<<<<

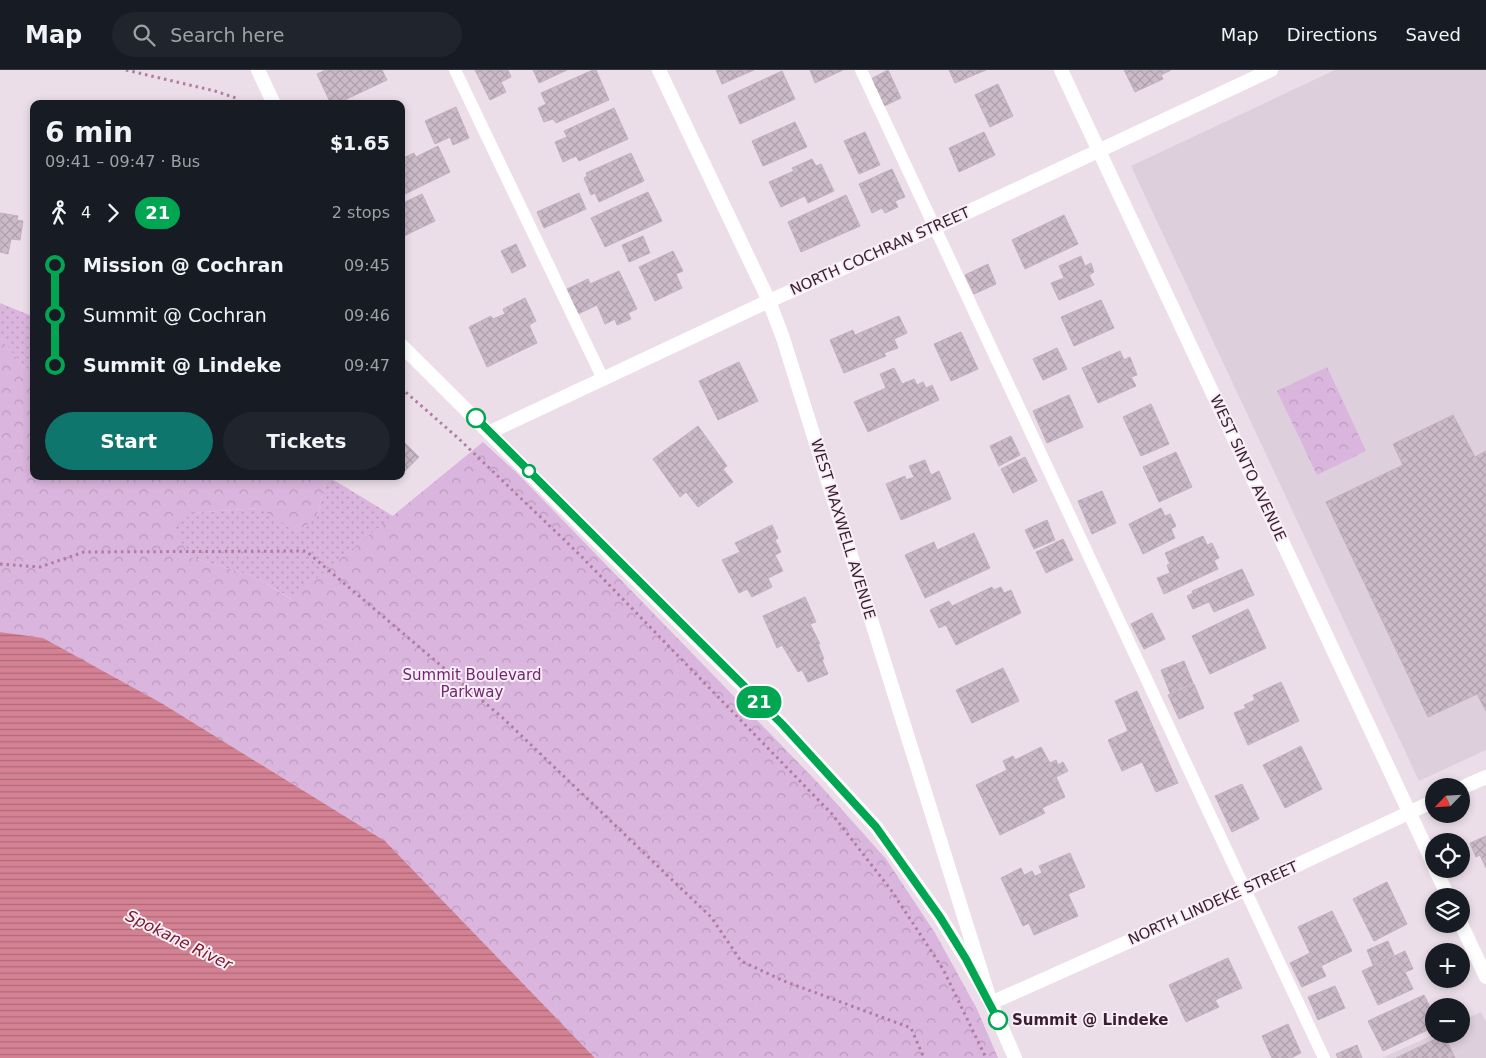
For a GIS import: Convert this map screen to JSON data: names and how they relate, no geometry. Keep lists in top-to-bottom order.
{
  "streets": {
    "street": [
      "NORTH COCHRAN STREET",
      "WEST SINTO AVENUE",
      "WEST MAXWELL AVENUE",
      "NORTH LINDEKE STREET"
    ]
  },
  "crossings": [
    ["NORTH COCHRAN STREET", "WEST SINTO AVENUE"],
    ["NORTH COCHRAN STREET", "WEST MAXWELL AVENUE"],
    ["WEST SINTO AVENUE", "NORTH LINDEKE STREET"],
    ["WEST MAXWELL AVENUE", "NORTH LINDEKE STREET"]
  ],
  "water": ["Spokane River"],
  "parks": ["Summit Boulevard Parkway"],
  "places": ["Summit @ Lindeke"],
  "lines": ["bus line 21"],
  "north": "bottom left",
  "page": {
    "header": "Map",
    "search": "Search here",
    "nav": ["Map", "Directions", "Saved"],
    "on_map": "21",
    "heading": ["6 min", "09:41 – 09:47 · Bus", "$1.65"],
    "legs": ["4", "21", "2 stops"],
    "list": [
      {
        "name": "Mission @ Cochran",
        "value": "09:45"
      },
      {
        "name": "Summit @ Cochran",
        "value": "09:46"
      },
      {
        "name": "Summit @ Lindeke",
        "value": "09:47"
      }
    ],
    "buttons": ["Start", "Tickets"],
    "map_buttons": ["+", "−"]
  }
}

>>>>

* Your assignment: The data is to be printed again exactly, but without its pictures.

* Output of the task:
For a GIS import: Convert this map screen to JSON data: names and how they relate, no geometry. Keep lists in top-to-bottom order.
{
  "streets": {
    "street": [
      "NORTH COCHRAN STREET",
      "WEST SINTO AVENUE",
      "WEST MAXWELL AVENUE",
      "NORTH LINDEKE STREET"
    ]
  },
  "crossings": [
    ["NORTH COCHRAN STREET", "WEST SINTO AVENUE"],
    ["NORTH COCHRAN STREET", "WEST MAXWELL AVENUE"],
    ["WEST SINTO AVENUE", "NORTH LINDEKE STREET"],
    ["WEST MAXWELL AVENUE", "NORTH LINDEKE STREET"]
  ],
  "water": ["Spokane River"],
  "parks": ["Summit Boulevard Parkway"],
  "places": ["Summit @ Lindeke"],
  "lines": ["bus line 21"],
  "north": "bottom left",
  "page": {
    "header": "Map",
    "search": "Search here",
    "nav": ["Map", "Directions", "Saved"],
    "on_map": "21",
    "heading": ["6 min", "09:41 – 09:47 · Bus", "$1.65"],
    "legs": ["4", "21", "2 stops"],
    "list": [
      {
        "name": "Mission @ Cochran",
        "value": "09:45"
      },
      {
        "name": "Summit @ Cochran",
        "value": "09:46"
      },
      {
        "name": "Summit @ Lindeke",
        "value": "09:47"
      }
    ],
    "buttons": ["Start", "Tickets"],
    "map_buttons": ["+", "−"]
  }
}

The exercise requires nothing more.